Qin Xiaofeng (@QinXiaofeng888)
Introduction: Options enthusiast, meme flipper
Share: In terms of operations, last week HYPE dropped to around 56 dollars, I pushed for a long position and gradually sold off after reaching 70 dollars. Selling was not out of pessimism, but rather I believe there will be difficulties in a major breakthrough in the short term; however, in the long term, I think 50-60 dollars will become an important support area, and I plan to continue buying at this level for two reasons: first, in this wave of traditional assets going on-chain, Hyperliquid has basically reaped the largest dividends, with transaction fees continuously skyrocketing and HYPE repurchase volume surging, averaging over 60 million dollars in repurchases per month over the past six months. It should be noted that 97-99% of transaction fee revenue on the Hyperliquid platform is directly used for repurchasing HYPE in the open market; currently, no other exchange does this, which is the largest growth wheel. The second reason is that since the listing of the HYPE spot ETF, it has accumulated a net inflow of 180 million dollars, with an average daily net inflow of 7.5 million dollars, and traditional capital's preference for HYPE is evident, which is a treatment not seen with other crypto ETFs.

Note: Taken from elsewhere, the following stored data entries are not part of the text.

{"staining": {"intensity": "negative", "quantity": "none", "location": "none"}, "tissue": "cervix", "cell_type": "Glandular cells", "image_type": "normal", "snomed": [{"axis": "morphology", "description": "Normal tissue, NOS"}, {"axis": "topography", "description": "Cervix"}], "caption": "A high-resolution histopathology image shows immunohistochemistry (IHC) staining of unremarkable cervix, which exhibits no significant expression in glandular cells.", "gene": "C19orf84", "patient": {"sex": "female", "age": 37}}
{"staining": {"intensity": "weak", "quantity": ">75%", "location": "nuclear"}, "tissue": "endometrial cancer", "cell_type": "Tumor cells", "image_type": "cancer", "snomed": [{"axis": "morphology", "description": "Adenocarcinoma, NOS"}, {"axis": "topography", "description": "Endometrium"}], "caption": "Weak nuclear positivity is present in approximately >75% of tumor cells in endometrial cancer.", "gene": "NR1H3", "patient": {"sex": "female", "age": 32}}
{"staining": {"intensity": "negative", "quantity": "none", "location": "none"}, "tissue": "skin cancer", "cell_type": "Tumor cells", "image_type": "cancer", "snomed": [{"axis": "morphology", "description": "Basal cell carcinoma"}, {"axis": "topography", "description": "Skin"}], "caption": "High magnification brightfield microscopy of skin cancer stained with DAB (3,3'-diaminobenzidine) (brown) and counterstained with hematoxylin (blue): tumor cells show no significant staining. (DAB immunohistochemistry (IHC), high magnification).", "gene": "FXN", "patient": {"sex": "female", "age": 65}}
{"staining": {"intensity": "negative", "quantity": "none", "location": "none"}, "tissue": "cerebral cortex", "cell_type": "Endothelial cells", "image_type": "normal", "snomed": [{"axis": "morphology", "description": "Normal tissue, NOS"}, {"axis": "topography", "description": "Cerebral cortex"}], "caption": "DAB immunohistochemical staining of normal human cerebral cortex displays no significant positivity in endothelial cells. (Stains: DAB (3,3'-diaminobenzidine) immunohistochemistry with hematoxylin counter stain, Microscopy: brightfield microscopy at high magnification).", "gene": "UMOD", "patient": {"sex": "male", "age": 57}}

Regarding ETH, the market is experiencing a very strange situation: pure crypto investors are utterly disappointed with ETH—because the price performance over the past few years has been very poor, leading to lost opportunity costs; traditional investors, particularly those on Wall Street represented by Tom Lee, are instead continually increasing their investment in ETH, believing it to be an undervalued "Amazon." Neither side can convince the other, so let time decide. Personally, I believe ETH has really fallen to "cabbage prices"; your current entry cost is even lower than Bitmine.